8. The intelligent physical constitution diagnosis method based on dual guidance of infrared thermal imaging according to claim 2, characterized in that: After calculating the fluctuation coefficient of the heat characteristic data at adjacent detection positions, determine whether to adjust the detection position density, including the following steps: Compare the fluctuation coefficient K with the preset fluctuation threshold K_T; If K > K_T, feedback the interval and prompt to increase the detection position density; If K < K_T, feedback the interval and prompt to relax the detection position density.

9. The intelligent physical constitution diagnosis method based on dual guidance of infrared thermal imaging according to claim 1, characterized in that: In step S5, the defect-heat metabolism coupling map includes the abnormal temperature gradient of the heat field, the metabolic drive weight, and the heat flux displacement vector, and marks the abnormal direction, risk level, and corresponding metabolic heat flux displacement details of each heat conduction path.

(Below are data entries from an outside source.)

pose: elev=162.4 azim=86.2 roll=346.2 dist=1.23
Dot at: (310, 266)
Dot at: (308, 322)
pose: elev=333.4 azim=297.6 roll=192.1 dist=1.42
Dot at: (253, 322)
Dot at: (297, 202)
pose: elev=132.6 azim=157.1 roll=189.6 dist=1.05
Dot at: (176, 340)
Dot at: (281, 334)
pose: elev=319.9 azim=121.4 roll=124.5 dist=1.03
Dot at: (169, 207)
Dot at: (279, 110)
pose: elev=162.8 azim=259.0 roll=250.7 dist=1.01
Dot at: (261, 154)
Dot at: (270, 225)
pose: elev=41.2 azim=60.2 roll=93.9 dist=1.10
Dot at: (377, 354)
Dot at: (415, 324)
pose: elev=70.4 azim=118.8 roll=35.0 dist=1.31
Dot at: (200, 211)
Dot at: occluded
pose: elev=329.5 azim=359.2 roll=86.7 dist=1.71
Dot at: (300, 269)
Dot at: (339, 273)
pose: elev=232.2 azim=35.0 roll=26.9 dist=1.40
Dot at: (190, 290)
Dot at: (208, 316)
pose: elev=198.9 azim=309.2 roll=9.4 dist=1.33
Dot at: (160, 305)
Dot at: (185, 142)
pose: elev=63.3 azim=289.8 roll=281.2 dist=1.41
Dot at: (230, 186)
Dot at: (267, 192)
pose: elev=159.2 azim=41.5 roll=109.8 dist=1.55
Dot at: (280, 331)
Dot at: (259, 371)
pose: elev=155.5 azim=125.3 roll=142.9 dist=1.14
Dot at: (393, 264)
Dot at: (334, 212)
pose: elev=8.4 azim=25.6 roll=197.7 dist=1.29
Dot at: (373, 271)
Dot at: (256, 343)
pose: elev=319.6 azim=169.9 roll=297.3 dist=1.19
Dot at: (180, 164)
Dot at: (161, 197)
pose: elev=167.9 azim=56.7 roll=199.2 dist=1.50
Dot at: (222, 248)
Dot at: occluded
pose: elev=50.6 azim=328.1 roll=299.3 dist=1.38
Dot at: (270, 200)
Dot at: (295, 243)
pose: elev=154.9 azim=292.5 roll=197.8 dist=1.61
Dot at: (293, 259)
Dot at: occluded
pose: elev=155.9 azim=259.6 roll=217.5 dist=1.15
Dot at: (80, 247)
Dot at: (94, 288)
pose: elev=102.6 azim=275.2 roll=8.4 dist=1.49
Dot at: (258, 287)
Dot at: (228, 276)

10. An intelligent constitution diagnosis system based on dual guidance of infrared thermal imaging, used to implement the diagnostic method according to any one of claims 1-9, characterized in that: Include: Data acquisition module: Divide the area to be detected on the human body surface into several unit areas, acquire the thermoradiometric tomography images and metabolic heat flux displacement data of each unit area, unify the spatial coordinates of the thermoradiometric tomography images to the human anatomical coordinate system, synchronize the timestamps of the thermoradiometric tomography images and the metabolic heat flux displacement data, and send the thermoradiometric tomography images and the metabolic heat flux displacement data to the map output module; Map output module: Extract the information of the core points of the heat spots in the thermoradiometric tomography image, analyze the metabolic heat flux displacement data, form a set of heat field characteristic parameters and a set of metabolic heat flux characteristic parameters, construct a heat field spatial topology network diagram based on the spatial adjacency relationship of the core points of the heat spots and the topological connectivity of the heat diffusion boundary, map the metabolic heat flux characteristic parameters to the heat field spatial topology network diagram, calculate the metabolic drive weight of each heat diffusion path in combination with the heat flux vector direction and the flow rate, generate a percolation-type heat conduction path model with metabolic weights, output the defect-heat metabolism coupling map, and send the defect-heat metabolism coupling map to the warning and suggestion module. Early warning and suggestion module: After analyzing the defect-thermal metabolism coupling map, it determines whether a constitution imbalance early warning signal is triggered, simultaneously marks the coordinates of the abnormal source and the associated constitution type tendency, and automatically generates an intervention suggestion work order containing the location coordinates based on the early warning signal.